[Source extract]:
Viola Davis was always an integral part of Denzel Washington’s plan.

 

Having secured the rights to direct August Wilson’s Pulitzer Prize-winning plays, Washington knew Davis would bring some of Wilson’s most memorable characters to life. Davis won the 2010 Tony Award for best actress for playing Rose Maxson in the Broadway revival of Wilson’s play Fences, and an Academy Award for best supporting actress for reviving this role in the film adaptation, which Washington produced and directed.

 

Best known for her roles in films such as The HelpDoubt and Widows, as well as the TV drama How to Get Away with Murder, Davis was the natural choice, if not the only choice, for the lead in the film version of Wilson’s play Ma Rainey’s Black Bottom. With Davis as the lead and Washington again producing, Ma Rainey’s Black Bottom also stars Glynn Turman, Taylour Paige and the late Chadwick Boseman. Poetic and filled with harrowing tales, the Netflix film follows the legendary “Mother of the Blues” Ma Rainey as she makes her own rules for her career in Jim Crow America.

 

At its heart, Ma Rainey’s Black Bottom celebrates the transformative power of the blues and the artists who refused to let society’s prejudices dictate their path. The film, which was shot in Pittsburgh, received five Academy Award nominations, including best actress for Davis.

 

“When you have somebody as smart, ferocious and fearless as Viola playing Ma Rainey, the character resonates with that ferocity and fearlessness and emotional rawness and supreme intelligence,” says George C. Wolfe, the film’s director. “Viola brilliantly lived in all the corners and crevices and cracks of Ma’s veracity and vulnerability, and no line, no pause, no look, no moment goes uninvested when it comes to Viola.”

 

In one of the film’s most engaging scenes, Davis’s Ma Rainey takes a principled stand against her white manager and producer. Tensions and temperatures rise over the course of an afternoon recording session in 1927 Chicago as a band of musicians awaits the trailblazing performer. Late to the session, the fearless and fiery Ma Rainey engages in a battle of wills over control of her music. She threatens to walk out of the session and go back on tour.

Mandatory Credit: Photo by Chris Pizzello/Invision/AP/Shutterstock (9974160d) This photo shows Viola Davis, a cast member in the film “Widows,” posing for a portrait at the Ritz-Carlton Hotel during the Toronto International Film Festival in Toronto 2018 TIFF – Viola Davis Portrait Session, Toronto, Canada – 09 Sep 2018

 

Davis, a 55-year-old South Carolina native, is the first African-American to achieve the “triple crown of acting,” winning an Academy Award, a primetime Emmy Award and two Tony Awards. Washington describes Davis as “one of the greats of all time.” Furthermore, he says it was “an honor for me to be able to help in a small way and find roles that give all of us the chance to see how brilliant Viola is.”

[What to do]:
• A. In the Viola Davis article, switch "Broadway revival" to "stage revival" and write out the part that opens with the words containing "Viola Davis was" and closes with "produced and directed.".
• B. According to the Viola Davis article, in what city was Ma Rainey's Black Bottom shot?
• C. Extend the Viola Davis article past its final sentence.

[Entries shown]:
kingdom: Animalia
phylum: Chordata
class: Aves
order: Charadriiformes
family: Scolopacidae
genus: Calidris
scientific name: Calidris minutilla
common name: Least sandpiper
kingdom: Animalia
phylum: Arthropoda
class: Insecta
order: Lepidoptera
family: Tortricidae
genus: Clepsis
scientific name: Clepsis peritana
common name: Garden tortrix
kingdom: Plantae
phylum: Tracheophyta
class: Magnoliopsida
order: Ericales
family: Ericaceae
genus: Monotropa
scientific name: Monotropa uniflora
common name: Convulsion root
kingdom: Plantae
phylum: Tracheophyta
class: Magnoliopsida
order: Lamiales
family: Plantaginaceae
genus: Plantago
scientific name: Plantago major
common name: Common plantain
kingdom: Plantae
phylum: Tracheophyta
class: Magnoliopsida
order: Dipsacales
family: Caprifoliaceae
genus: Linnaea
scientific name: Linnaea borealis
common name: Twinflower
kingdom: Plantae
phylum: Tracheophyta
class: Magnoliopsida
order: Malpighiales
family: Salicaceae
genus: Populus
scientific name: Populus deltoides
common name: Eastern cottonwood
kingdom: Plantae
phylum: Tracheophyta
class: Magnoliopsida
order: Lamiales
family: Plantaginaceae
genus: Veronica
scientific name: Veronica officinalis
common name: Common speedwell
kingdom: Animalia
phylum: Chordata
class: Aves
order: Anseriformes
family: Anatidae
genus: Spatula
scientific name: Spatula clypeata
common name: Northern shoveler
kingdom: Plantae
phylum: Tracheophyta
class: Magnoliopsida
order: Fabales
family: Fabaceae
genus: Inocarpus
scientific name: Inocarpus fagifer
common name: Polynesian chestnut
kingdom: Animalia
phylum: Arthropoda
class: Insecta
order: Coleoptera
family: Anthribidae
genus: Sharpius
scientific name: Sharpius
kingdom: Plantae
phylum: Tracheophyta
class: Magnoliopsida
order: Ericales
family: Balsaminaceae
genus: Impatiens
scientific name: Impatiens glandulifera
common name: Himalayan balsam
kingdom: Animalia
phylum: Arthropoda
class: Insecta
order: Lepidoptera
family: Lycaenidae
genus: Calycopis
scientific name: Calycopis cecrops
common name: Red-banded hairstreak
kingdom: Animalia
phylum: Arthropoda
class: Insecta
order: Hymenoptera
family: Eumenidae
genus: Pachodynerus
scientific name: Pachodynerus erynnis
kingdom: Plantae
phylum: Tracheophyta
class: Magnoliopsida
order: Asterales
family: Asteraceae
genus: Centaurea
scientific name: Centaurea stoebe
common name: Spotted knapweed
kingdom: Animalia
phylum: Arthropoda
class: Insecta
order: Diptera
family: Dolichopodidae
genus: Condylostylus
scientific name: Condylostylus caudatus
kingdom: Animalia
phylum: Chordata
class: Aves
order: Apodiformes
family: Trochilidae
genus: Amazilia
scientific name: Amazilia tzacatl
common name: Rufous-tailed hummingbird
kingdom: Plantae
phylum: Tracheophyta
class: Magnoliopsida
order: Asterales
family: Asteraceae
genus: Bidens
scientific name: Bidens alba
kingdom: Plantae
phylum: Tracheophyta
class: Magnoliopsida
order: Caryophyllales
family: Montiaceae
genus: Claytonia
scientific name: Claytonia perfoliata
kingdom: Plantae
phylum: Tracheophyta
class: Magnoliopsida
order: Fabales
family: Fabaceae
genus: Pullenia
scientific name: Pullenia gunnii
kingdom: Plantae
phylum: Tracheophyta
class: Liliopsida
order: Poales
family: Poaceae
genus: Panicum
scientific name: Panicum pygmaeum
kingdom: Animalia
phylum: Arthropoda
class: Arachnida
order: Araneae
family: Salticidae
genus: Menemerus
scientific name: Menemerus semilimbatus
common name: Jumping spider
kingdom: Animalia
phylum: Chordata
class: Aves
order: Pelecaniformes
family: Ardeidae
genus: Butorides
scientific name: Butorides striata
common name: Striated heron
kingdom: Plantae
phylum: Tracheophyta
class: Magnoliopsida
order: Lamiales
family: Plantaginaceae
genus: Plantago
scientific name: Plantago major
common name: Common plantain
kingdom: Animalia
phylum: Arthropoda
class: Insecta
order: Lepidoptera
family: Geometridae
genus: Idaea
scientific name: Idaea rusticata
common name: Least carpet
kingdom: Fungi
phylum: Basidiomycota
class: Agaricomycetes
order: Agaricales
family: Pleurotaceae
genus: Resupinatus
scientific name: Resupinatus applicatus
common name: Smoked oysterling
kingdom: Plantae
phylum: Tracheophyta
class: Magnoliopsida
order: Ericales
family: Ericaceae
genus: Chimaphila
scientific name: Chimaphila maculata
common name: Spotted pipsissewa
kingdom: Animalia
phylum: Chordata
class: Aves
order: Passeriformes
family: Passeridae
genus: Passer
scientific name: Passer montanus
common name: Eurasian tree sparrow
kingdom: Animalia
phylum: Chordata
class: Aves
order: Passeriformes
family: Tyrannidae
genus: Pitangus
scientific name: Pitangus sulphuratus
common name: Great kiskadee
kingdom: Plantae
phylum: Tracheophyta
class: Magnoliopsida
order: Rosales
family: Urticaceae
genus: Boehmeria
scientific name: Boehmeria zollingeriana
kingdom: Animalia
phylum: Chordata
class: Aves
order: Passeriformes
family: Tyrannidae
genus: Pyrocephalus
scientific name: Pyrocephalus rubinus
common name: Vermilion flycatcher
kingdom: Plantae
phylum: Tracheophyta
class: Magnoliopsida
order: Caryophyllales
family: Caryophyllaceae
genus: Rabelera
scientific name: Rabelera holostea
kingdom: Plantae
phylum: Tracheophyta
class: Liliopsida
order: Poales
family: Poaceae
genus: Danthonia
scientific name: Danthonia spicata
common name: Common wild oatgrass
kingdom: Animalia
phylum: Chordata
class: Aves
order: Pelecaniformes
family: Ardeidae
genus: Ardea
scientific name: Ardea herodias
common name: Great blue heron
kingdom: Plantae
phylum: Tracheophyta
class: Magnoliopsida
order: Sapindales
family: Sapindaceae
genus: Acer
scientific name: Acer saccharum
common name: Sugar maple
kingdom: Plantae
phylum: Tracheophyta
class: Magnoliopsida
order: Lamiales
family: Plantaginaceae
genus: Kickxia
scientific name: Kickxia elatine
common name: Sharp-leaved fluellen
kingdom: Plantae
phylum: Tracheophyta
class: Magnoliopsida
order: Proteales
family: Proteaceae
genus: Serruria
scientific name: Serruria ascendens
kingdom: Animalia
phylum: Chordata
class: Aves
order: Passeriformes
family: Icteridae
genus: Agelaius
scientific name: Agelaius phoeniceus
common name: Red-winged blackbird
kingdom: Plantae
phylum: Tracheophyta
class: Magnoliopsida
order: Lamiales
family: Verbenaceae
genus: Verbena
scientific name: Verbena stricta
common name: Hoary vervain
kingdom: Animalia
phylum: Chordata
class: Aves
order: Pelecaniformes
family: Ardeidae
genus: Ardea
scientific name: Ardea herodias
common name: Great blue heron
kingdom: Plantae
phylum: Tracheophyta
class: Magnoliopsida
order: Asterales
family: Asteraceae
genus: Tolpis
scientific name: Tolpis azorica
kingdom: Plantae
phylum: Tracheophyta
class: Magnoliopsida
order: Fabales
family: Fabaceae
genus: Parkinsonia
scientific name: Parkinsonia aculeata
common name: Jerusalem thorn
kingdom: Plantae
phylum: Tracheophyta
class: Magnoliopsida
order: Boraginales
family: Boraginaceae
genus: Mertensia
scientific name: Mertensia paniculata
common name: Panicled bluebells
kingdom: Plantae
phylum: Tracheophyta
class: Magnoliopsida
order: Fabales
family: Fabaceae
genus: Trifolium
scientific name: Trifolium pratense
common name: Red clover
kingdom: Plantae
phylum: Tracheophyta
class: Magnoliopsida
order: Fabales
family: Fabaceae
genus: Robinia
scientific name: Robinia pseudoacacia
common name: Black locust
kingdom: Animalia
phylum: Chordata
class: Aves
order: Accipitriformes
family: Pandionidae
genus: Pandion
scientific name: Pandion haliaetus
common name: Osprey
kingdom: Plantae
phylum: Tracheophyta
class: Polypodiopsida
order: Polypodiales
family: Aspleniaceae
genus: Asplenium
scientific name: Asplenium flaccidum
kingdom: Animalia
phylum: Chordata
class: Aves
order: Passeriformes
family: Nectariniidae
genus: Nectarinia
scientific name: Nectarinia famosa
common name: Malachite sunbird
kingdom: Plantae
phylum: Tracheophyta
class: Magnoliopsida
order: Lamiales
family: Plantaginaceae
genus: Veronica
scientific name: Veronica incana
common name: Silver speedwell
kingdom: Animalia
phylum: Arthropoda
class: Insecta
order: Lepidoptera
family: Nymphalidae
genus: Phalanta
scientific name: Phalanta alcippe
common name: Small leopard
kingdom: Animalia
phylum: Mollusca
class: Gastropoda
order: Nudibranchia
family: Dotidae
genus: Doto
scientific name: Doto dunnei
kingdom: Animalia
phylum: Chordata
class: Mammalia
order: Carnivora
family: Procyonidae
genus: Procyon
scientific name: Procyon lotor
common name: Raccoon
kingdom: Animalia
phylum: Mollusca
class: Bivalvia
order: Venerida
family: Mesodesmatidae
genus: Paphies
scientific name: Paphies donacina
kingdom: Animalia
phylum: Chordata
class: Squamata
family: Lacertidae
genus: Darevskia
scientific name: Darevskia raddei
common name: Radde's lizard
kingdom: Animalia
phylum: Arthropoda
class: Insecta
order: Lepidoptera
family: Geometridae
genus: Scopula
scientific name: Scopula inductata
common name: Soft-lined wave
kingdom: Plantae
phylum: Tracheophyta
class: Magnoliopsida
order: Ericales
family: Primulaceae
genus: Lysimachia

[Expected results]:
• A.
Viola Davis was always an integral part of Denzel Washington’s plan.

 

Having secured the rights to direct August Wilson’s Pulitzer Prize-winning plays, Washington knew Davis would bring some of Wilson’s most memorable characters to life. Davis won the 2010 Tony Award for best actress for playing Rose Maxson in the stage revival of Wilson’s play Fences, and an Academy Award for best supporting actress for reviving this role in the film adaptation, which Washington produced and directed.

• B. Pittsburgh.

• C.
 

She’s also remarkably versatile, comfortable with genres ranging from drama and romance to action and adventure; she will reprise her role as Amanda Waller in The Suicide Squad, due to be released in August, a follow-up to the similarly named 2016 DC Films superhero movie starring Margot Robbie, Will Smith and Jared Leto.

 

Davis has used her considerable talents to make her mark in ways beyond her work on the screen. With her husband, Julius Tennon, she co-founded the production company JuVee Productions. She is also widely recognized for her advocacy and support of human rights and equal rights for women, as well as ending child hunger as a spokesperson for the nonprofit organization No Kid Hungry. As a keynote speaker at the virtual 2020 Pennsylvania Conference for Women, Davis inspired thousands of Philadelphia-area attendees and shared her remarkable journey from frightened little girl to formidable woman.

 

We recently spoke with Davis about her on-screen work, what she learned from Ma Rainey and how the challenges of her early life continue to inform her even today.

 

Q&A

Talk about portraying Ma Rainey, the jazz legend, a successful entrepreneur and a black woman who is used to obeying no one’s rules but her own. I understand that at first you didn’t see yourself stepping into Ma’s persona.

No, I hadn’t initially envisioned myself in the role, but I quickly began to see the complexities inherent within Ma Rainey, and a deep emotional bond with this character grew. The more time I spent getting to know Ma Rainey, the more I recognized just how ahead of her time she was as a singer and entrepreneur.

 

In what way?

First of all, she knew her worth and she knew how to negotiate her worth. Ma Rainey knew how valuable her music was and how much her management and record label needed her. She understood it and she was unapologetic about it. I believe that makes her very much a liberated and modern woman.

 

What else did you learn about her?

Ma Rainey was also absolutely unapologetic about her sexuality. She was incredibly authentic and tapped into her desires and her impulses. I loved that about her. There was something about that that I just wanted to channel because I feel like sometimes, I apologize for my power. To be able to play and channel someone who does not do this became like an elixir.

 

You speak candidly about your own life and your humble beginnings.

Yes, I talk about my foundation and my background, and how I started. I speak my truth every chance I get, and I will continue doing so. I always feel that I am trying to heal my younger self; that little girl who grew up in poverty, who didn’t have enough to eat, and who grew up in abuse. She follows me everywhere I go.

 

How does that inform your career and your life?

I want to honor her with everything that I do. I’m always trying to heal that little girl, and she’s always with me. I see the younger girl wanting to be embraced and squeal in delight about my future and all my possibilities. So, it’s about reconciliation and restoration. It’s about restoring the past and who we are going forward.

 

You have played a lot of different characters throughout your career. What is the best way to get to know who you are as a person?

If you want to know me don’t ask me what I eat or how I comb my hair. Instead, ask me what I live for. I will tell you that I live for honoring my worth. Every day I have to balance my life with what I have in my hands to give, to create and also to fight all of the things that were injected in me as a child in terms of insulting and challenging my worth and my value. At some point, I know there will be a beautiful time period where they all mesh together and when I fully understand that I absolutely am worthy.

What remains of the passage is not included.